A l’heure du cinquantenaire des accords d’Evian et de l’indépendance de l’Algérie, Daniel Blancou mène l’enquête à travers le témoignage de ses parents, sur l’intégration des Harkis en Francez dans les années 1960-1970. Un récit juste et touchant. Rencontre avec l’auteur.
Prison ? Camp ? Comment définir Saint-Maurice-l’Ardoise ?
De nombreux résidents l’appelaient « la réserve » d’Indiens, et le terme me semble plutôt juste. Une réserve, c’est plutôt plus insidieux qu’une prison. On y case des gens censés rester libres de leurs mouvements, sauf que cette liberté ne s’applique qu’à un espace fortement délimité... Comme les Indiens, les Harkis ont été parqués dans une réserve. Un petit bout de campagne dans le Gard, où on les a oubliés. Ils y vivaient en communauté, coupés du monde, dans une illusion de vie normale, mais restaient toujours entourés de barbelés, de gardiens, et de règles de vie très strictes. Les autorités françaises leur imposaient, par exemple, tous les soirs, un couvre-feu en coupant l’électricité dans les maisons.
Comment est arrivée l’envie de vous emparer de ce sujet ?
Les Harkis constituent un débat d’Histoire et de société important. Mais je n’entendais à leur sujet que le point de vue de leurs enfants, ou alors d’historiens. Mes parents, longtemps enseignants à Saint-Maurice-l’Ardoise, et très impliqués dans leur mission culturelle et sociale d’éducation, avaient des Harkis une vision qui me semblait complémentaire, inattendue et intéressante. J’ai donc décidé de leur donner la parole.
Comment ont-ils accueilli le projet ?
Je le leur ai annoncé au cours d’un repas de famille. Ils n’ont pas tout de suite mesuré à quel point j’allais creuser le sujet ! Nous avons toujours parlé du camp, sans aucun tabou.
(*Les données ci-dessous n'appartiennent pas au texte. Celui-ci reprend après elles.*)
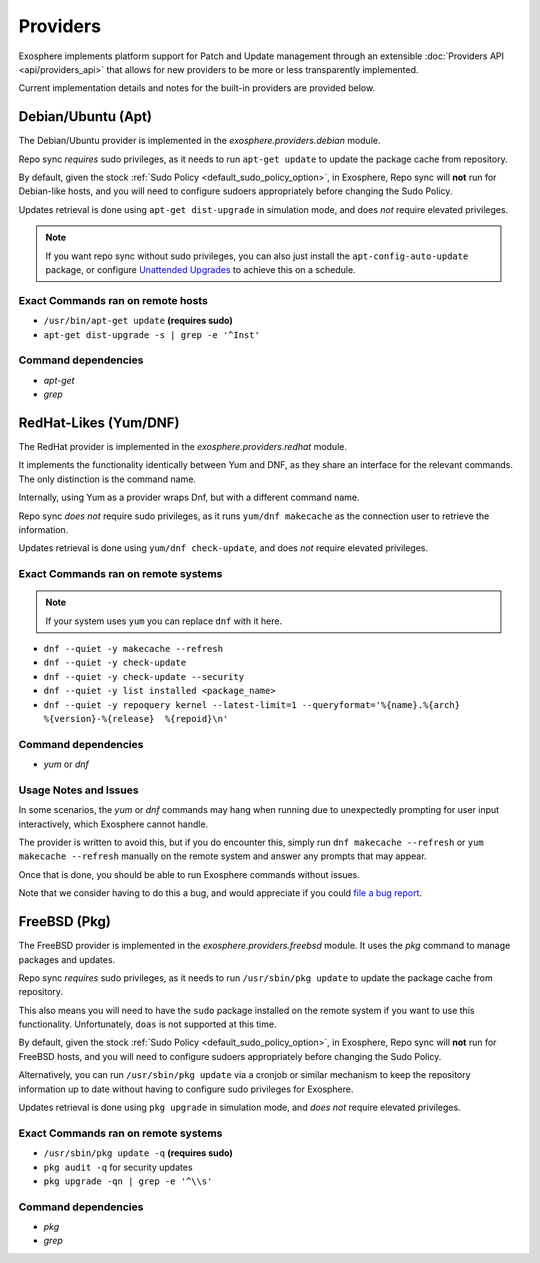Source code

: Providers
=========

Exosphere implements platform support for Patch and Update management through an
extensible :doc:`Providers API <api/providers_api>` that allows for new providers
to be more or less transparently implemented.

Current implementation details and notes for the built-in providers are provided
below.

Debian/Ubuntu (Apt)
-------------------

The Debian/Ubuntu provider is implemented in the `exosphere.providers.debian` module.

Repo sync *requires* sudo privileges, as it needs to run ``apt-get update`` to
update the package cache from repository.

By default, given the stock :ref:`Sudo Policy <default_sudo_policy_option>`,
in Exosphere, Repo sync will **not** run for Debian-like hosts, and you will need
to configure sudoers appropriately before changing the Sudo Policy.

Updates retrieval is done using ``apt-get dist-upgrade`` in simulation mode, 
and does *not* require elevated privileges.

.. admonition:: Note

    If you want repo sync without sudo privileges, you can also just
    install the ``apt-config-auto-update`` package, or configure
    `Unattended Upgrades`_ to achieve this on a schedule. 


Exact Commands ran on remote hosts
^^^^^^^^^^^^^^^^^^^^^^^^^^^^^^^^^^

- ``/usr/bin/apt-get update`` **(requires sudo)**
- ``apt-get dist-upgrade -s | grep -e '^Inst'``


Command dependencies
^^^^^^^^^^^^^^^^^^^^

- `apt-get`
- `grep`

.. _Unattended Upgrades: https://wiki.debian.org/UnattendedUpgrades

RedHat-Likes (Yum/DNF)
----------------------

The RedHat provider is implemented in the `exosphere.providers.redhat` module.

It implements the functionality identically between Yum and DNF, as they share
an interface for the relevant commands. The only distinction is the command name.

Internally, using Yum as a provider wraps Dnf, but with a different command name.

Repo sync *does not* require sudo privileges, as it runs ``yum/dnf makecache``
as the connection user to retrieve the information.

Updates retrieval is done using ``yum/dnf check-update``, and does *not* require
elevated privileges.

Exact Commands ran on remote systems
^^^^^^^^^^^^^^^^^^^^^^^^^^^^^^^^^^^^

.. note::

   If your system uses ``yum`` you can replace ``dnf`` with it here.

- ``dnf --quiet -y makecache --refresh``
- ``dnf --quiet -y check-update``
- ``dnf --quiet -y check-update --security``
- ``dnf --quiet -y list installed <package_name>``
- ``dnf --quiet -y repoquery kernel --latest-limit=1 --queryformat='%{name}.%{arch}  %{version}-%{release}  %{repoid}\n'``

Command dependencies
^^^^^^^^^^^^^^^^^^^^

- `yum` or `dnf`

Usage Notes and Issues
^^^^^^^^^^^^^^^^^^^^^^

In some scenarios, the `yum` or `dnf` commands may hang when running due to
unexpectedly prompting for user input interactively, which Exosphere cannot handle.

The provider is written to avoid this, but if you do encounter this, simply run 
``dnf makecache --refresh`` or ``yum makecache --refresh`` manually on the remote system
and answer any prompts that may appear.

Once that is done, you should be able to run Exosphere commands without issues.

Note that we consider having to do this a bug, and would appreciate if you could
`file a bug report`_.

FreeBSD (Pkg)
-------------

The FreeBSD provider is implemented in the `exosphere.providers.freebsd` module.
It uses the `pkg` command to manage packages and updates.

Repo sync *requires* sudo privileges, as it needs to run ``/usr/sbin/pkg update``
to update the package cache from repository.

This also means you will need to have the ``sudo`` package installed on the
remote system if you want to use this functionality. Unfortunately, ``doas``
is not supported at this time.

By default, given the stock :ref:`Sudo Policy <default_sudo_policy_option>`,
in Exosphere, Repo sync will **not** run for FreeBSD hosts, and you will need
to configure sudoers appropriately before changing the Sudo Policy.

Alternatively, you can run ``/usr/sbin/pkg update`` via a cronjob or similar
mechanism to keep the repository information up to date without having
to configure sudo privileges for Exosphere.

Updates retrieval is done using ``pkg upgrade`` in simulation mode, and *does not*
require elevated privileges.

Exact Commands ran on remote systems
^^^^^^^^^^^^^^^^^^^^^^^^^^^^^^^^^^^^

- ``/usr/sbin/pkg update -q`` **(requires sudo)**
- ``pkg audit -q`` for security updates
- ``pkg upgrade -qn | grep -e '^\\s'``

Command dependencies
^^^^^^^^^^^^^^^^^^^^

- `pkg`
- `grep`

.. _file a bug report: https://github.com/mrdaemon/exosphere/issues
Mais il m’a fallu leur poser de très nombreuses questions, parler avec eux des heures durant, afin de cerner au plus juste leur ressenti et d’éclairer les zones d’ombre. Je voulais découvrir comment ils étaient arrivés à Saint-Maurice-l’Ardoise. Mais surtout comprendre pourquoi ils avaient souhaité y rester. Leur manque flagrant de formation face à des enfants ne parlant pas le français, mais aussi la violence de certains adultes désireux d’attirer l’opinion publique sur leurs conditions de vie déplorables, auraient pu les inciter au départ.
Votre ton, votre dessin, rappellent celui d’un certain Emmanuel Guibert...
Merci. J’avais envie pour cet album d’un dessin sobre, très neutre, qui permettrait au lecteur de se centrer sur le propos, et rien que sur le propos. « La Guerre d’Alan » dont j’ai emprunté le découpage en gaufrier, a bien sûr fait partie de mes livres de chevet. J’ai même appelé Emmanuel Guibert, afin de lui demander des conseils. Il m’a encouragé à prendre tout mon temps pour consigner les témoignages de mes parents et des Harkis. Car plus on attend pour dessiner, m’a-t-il dit, plus on est impatient de le faire. Il avait raison.